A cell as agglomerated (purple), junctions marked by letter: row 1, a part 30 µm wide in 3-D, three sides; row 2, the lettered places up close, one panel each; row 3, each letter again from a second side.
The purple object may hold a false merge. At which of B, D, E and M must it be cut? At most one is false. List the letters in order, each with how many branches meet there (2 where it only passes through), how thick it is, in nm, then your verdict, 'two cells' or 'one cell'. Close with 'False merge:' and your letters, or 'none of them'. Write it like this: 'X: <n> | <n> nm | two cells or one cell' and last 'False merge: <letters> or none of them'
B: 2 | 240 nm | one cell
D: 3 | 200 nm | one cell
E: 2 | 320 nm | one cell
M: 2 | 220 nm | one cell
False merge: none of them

...

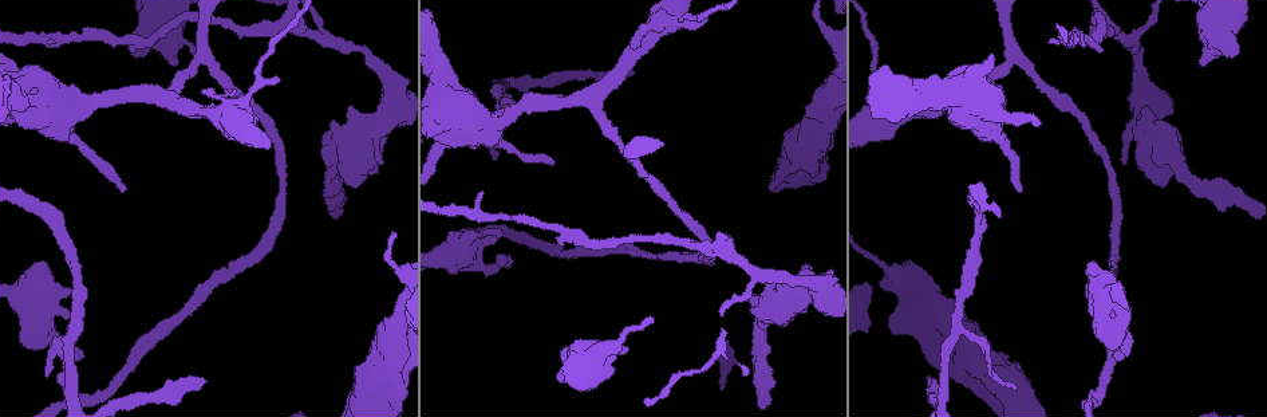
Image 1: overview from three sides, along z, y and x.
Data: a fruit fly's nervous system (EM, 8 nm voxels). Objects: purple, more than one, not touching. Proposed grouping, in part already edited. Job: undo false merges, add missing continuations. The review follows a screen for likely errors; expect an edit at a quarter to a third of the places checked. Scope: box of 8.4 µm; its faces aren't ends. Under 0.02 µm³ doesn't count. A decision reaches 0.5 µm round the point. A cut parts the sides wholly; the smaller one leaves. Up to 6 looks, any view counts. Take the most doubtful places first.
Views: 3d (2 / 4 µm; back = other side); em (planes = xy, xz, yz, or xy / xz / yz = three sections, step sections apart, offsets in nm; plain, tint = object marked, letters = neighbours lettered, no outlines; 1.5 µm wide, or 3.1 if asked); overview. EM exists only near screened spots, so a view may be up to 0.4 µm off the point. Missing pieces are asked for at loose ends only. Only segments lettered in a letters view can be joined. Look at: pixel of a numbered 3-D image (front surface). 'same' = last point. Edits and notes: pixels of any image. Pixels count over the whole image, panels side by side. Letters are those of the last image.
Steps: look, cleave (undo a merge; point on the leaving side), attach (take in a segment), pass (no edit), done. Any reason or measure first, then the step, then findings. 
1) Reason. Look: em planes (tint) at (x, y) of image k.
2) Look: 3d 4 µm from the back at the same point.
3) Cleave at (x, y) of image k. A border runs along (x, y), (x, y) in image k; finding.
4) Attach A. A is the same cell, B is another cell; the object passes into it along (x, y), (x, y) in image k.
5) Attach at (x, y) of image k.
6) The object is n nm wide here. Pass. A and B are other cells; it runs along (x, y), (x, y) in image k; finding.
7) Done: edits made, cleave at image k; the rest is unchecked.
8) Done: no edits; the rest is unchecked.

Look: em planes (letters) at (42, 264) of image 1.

--

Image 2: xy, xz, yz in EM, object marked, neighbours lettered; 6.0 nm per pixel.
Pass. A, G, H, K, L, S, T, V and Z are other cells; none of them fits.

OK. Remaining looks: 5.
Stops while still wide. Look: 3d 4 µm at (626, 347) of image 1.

ASSIGNMENT
In the entries above, count each line containing the word "runs" and reply with only the count.

WRITTEN SOLUTION
2